■ Records from a collection:
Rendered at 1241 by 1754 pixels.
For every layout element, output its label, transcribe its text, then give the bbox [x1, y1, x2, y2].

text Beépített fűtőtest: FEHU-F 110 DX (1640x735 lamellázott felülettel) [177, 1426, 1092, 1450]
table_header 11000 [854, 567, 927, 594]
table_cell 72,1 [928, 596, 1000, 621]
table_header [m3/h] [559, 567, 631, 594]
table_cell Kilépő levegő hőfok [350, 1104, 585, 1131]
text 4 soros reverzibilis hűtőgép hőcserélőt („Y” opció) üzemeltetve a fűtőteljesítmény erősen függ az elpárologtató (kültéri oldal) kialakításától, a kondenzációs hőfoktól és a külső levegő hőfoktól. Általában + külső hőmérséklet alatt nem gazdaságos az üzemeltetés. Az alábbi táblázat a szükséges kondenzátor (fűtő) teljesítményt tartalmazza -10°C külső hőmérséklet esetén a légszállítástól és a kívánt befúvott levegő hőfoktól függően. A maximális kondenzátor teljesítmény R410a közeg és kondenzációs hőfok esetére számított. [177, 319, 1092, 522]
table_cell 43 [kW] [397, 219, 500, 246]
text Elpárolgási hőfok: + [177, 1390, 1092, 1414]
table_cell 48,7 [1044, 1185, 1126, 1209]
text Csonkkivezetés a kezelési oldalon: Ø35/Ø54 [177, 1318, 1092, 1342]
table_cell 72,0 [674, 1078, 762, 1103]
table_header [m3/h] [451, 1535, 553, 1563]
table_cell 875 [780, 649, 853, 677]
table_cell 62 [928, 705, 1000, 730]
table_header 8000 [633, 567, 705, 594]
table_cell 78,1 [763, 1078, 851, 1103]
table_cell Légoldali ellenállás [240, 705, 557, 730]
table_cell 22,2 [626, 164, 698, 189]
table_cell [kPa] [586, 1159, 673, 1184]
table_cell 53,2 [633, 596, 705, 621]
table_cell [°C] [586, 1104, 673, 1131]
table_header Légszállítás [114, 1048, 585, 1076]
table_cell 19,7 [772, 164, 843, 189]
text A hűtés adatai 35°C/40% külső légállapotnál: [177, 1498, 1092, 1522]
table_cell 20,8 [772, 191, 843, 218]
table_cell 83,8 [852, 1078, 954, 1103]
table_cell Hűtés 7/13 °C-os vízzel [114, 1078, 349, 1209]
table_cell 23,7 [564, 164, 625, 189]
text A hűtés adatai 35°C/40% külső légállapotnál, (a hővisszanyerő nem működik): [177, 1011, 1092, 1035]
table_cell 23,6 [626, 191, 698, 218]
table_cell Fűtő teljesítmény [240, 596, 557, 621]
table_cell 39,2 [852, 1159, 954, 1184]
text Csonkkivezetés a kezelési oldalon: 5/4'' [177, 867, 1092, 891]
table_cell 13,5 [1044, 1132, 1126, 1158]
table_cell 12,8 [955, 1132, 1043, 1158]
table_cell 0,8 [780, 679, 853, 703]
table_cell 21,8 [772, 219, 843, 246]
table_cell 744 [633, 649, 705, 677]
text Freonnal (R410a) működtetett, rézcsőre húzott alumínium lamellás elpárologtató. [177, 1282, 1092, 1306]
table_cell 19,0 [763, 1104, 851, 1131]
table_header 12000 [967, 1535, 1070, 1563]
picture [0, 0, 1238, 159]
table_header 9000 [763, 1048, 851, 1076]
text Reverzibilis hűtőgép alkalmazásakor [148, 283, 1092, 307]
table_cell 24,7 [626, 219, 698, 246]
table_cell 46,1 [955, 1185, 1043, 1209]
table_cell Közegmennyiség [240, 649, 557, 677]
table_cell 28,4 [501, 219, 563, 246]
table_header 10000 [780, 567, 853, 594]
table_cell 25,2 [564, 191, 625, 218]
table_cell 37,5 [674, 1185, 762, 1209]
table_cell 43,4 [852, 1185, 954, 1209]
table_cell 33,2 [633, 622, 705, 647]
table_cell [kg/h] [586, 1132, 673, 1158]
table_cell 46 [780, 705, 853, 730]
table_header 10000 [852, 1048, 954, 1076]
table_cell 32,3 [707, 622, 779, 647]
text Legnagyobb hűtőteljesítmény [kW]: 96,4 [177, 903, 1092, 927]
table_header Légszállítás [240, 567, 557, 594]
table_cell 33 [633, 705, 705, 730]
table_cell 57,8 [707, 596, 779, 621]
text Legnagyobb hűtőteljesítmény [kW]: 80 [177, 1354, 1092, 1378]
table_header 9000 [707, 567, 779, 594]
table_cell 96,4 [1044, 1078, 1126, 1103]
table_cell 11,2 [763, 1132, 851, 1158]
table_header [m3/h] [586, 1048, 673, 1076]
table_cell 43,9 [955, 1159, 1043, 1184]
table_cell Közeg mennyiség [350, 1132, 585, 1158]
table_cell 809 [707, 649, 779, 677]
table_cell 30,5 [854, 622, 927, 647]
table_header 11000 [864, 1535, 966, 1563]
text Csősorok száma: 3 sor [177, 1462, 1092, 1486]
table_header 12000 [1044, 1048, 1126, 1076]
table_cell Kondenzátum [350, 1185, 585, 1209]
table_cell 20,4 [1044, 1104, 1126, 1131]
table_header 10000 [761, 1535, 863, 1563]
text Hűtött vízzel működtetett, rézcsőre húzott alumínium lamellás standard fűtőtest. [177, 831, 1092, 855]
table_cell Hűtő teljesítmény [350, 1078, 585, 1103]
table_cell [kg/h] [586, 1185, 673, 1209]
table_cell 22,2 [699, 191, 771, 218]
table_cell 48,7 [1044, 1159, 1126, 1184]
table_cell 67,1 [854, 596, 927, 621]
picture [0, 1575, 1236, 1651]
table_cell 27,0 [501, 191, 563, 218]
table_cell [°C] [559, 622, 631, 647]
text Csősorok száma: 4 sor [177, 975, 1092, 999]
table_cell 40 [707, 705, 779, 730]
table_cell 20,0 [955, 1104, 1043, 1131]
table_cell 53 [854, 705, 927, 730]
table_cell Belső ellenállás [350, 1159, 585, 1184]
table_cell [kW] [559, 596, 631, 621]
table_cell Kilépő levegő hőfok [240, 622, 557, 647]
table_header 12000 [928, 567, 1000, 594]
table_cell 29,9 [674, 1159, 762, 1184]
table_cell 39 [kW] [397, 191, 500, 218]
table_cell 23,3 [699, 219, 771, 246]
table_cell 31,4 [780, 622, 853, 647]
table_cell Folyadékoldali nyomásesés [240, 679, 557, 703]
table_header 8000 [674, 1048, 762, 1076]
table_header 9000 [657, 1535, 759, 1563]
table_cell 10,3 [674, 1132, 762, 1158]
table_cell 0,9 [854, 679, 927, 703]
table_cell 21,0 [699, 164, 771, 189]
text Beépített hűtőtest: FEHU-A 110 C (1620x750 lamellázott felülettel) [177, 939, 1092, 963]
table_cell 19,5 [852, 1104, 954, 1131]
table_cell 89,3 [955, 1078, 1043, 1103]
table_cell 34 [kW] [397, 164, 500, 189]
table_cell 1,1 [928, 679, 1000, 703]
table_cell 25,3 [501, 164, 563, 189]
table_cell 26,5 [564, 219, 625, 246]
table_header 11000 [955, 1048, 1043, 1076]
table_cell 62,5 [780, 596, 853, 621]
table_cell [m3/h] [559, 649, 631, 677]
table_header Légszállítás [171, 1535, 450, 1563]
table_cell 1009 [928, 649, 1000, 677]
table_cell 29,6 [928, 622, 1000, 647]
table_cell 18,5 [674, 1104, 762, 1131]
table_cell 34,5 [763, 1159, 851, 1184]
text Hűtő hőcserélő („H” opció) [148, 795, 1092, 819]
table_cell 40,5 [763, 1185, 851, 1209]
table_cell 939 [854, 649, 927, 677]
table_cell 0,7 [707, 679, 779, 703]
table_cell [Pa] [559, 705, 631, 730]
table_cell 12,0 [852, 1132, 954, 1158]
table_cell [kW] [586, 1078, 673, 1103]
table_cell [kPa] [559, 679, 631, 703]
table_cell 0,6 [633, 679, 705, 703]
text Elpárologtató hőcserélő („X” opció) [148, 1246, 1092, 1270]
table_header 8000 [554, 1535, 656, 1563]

■ TRY IT: Show all lines in the entries above where the word "rézcsőre" appears.

■ RESULT FOR THIS EXERCISE:
text Freonnal (R410a) működtetett, rézcsőre húzott alumínium lamellás elpárologtató. [177, 1282, 1092, 1306]
text Hűtött vízzel működtetett, rézcsőre húzott alumínium lamellás standard fűtőtest. [177, 831, 1092, 855]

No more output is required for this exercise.